Un mot après l’autre, il apprend à parler, comme il a déjà appris à marcher. Les idées, les concepts, les noms se bousculent dans sa tête mais il a encore du mal à articuler. Impuissant, il doit se contenter d’essayer, encore et encore, de former les mots corrects qui lui permettront un jour de se faire comprendre et de donner corps à ses pensées.
Et puis c’est l’explosion. Il se rend compte qu’en les nommant, il prend du pouvoir sur les gens, sur les choses, sur le monde. Lorsqu’enfin son corps le soutient, il laisse libre cours à son plaisir de parler, de communiquer avec tout et n’importe quoi, sans nécessairement attendre de réponse.

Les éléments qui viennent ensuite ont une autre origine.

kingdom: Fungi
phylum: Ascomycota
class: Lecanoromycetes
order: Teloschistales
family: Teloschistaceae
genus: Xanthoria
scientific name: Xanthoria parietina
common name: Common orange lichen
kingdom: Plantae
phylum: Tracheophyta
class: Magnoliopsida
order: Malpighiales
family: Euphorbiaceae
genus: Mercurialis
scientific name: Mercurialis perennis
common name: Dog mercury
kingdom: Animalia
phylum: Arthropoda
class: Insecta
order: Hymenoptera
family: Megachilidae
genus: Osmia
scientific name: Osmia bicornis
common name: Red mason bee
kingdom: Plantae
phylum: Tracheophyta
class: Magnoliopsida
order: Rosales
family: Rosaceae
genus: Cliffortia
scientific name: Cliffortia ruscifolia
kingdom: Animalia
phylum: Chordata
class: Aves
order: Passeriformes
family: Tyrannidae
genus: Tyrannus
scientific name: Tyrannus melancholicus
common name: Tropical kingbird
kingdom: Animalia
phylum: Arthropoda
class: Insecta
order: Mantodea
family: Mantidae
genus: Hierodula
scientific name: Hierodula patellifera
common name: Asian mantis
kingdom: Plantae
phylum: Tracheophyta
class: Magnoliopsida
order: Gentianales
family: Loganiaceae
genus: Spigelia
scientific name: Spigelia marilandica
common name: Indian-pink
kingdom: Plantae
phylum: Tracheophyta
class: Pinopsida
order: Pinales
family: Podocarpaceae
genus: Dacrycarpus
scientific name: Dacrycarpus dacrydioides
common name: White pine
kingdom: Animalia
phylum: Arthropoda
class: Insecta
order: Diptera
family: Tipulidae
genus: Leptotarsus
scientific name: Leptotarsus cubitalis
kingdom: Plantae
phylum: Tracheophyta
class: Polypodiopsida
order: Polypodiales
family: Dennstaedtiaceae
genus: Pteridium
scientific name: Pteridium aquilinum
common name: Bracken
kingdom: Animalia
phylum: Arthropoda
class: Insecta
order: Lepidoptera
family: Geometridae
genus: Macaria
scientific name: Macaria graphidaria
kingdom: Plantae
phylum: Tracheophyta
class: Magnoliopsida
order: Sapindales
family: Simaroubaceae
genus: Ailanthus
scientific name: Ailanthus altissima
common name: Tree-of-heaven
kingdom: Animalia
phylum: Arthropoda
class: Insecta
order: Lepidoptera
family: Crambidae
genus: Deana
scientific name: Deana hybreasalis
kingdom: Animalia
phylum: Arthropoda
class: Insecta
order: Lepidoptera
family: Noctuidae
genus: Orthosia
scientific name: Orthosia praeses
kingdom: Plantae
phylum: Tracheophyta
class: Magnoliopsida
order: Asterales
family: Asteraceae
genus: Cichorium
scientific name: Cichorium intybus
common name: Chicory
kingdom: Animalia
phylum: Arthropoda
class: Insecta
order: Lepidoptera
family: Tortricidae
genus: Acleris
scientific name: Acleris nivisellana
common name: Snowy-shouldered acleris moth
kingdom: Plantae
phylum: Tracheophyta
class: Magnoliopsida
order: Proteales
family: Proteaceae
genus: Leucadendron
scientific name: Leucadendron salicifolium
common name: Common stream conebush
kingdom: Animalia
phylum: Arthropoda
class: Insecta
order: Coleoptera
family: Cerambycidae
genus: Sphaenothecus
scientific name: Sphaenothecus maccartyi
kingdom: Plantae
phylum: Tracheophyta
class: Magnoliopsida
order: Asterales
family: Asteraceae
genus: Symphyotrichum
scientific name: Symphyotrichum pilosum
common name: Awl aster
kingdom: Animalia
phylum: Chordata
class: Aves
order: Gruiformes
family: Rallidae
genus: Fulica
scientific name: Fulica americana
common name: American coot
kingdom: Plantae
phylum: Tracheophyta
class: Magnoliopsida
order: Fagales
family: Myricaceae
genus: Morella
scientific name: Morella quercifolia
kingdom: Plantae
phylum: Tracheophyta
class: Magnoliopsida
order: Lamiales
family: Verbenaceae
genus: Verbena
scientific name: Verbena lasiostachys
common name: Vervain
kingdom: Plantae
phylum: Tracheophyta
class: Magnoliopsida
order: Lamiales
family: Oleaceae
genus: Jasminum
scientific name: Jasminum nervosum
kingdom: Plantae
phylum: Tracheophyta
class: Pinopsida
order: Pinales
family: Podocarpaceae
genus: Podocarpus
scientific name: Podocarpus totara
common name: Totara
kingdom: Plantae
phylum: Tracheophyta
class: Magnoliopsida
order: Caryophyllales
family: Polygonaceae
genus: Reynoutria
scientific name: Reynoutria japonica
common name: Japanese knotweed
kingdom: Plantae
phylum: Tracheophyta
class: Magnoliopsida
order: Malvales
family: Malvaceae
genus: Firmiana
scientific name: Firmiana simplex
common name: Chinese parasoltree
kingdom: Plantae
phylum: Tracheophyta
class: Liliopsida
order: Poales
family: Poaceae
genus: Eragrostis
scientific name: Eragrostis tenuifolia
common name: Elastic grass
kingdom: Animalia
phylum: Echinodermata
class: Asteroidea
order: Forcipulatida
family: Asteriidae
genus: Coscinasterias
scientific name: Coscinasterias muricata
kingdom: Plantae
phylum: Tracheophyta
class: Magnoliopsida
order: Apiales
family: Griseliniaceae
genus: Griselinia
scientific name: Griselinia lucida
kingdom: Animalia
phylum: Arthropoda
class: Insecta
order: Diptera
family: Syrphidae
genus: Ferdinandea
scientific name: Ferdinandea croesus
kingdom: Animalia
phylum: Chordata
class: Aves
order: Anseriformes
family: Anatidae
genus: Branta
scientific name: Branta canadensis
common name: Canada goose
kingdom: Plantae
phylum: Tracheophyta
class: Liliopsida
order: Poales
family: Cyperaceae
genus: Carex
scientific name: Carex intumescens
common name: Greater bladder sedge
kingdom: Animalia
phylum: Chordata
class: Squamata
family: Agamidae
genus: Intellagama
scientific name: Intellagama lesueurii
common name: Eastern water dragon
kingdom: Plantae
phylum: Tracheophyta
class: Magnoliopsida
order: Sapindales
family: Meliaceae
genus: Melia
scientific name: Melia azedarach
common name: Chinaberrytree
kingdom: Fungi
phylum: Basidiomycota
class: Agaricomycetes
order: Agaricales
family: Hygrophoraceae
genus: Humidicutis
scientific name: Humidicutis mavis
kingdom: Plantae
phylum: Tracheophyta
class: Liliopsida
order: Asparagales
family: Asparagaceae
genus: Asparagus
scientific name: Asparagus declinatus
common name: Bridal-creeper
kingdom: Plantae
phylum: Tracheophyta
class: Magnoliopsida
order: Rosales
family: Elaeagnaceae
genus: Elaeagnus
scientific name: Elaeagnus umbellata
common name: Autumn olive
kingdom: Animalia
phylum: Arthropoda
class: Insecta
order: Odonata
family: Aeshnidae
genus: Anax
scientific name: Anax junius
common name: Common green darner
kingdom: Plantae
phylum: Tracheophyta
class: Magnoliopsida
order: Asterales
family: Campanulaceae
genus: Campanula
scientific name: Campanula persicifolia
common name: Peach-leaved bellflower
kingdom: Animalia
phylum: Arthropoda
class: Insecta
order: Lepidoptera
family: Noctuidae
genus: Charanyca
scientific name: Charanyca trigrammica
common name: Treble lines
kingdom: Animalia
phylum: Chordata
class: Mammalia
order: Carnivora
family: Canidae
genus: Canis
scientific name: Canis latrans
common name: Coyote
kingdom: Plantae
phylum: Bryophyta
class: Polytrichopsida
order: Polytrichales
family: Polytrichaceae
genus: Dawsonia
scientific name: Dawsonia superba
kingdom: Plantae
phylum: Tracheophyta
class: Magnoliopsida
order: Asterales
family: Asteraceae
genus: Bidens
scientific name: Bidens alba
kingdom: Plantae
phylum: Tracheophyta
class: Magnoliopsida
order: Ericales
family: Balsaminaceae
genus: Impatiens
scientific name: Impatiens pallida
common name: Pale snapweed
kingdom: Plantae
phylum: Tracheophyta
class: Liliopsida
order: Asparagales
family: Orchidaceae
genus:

En grandissant, il se calme un peu, réalise que le pouvoir qu’il a sur le monde le tient aussi : comme il entend ce qu’on lui demande, il se doit d’obéir à ce langage qui jusque là le ravissait. Les mots des autres répondent aux siens, le contrant, le bridant, le cadrant et formatant son esprit, son développement. Il est un temps désabusé, avant de chercher à contourner cette nouvelle contrainte. Il prend alors goût au mot juste, à la tournure particulière, à tous les trucs et astuces qui lui donneront l’avantage sur d’autres plus forts mais moins aptes à jongler avec les mots.
Lorsqu’il aura affûté son arme, il ne s’en servira plus que pour de belles parades, galas de connaisseurs où il aura pris sa place. Le son des mots, la musique des phrases le transportera. Écrivain, poète il deviendra.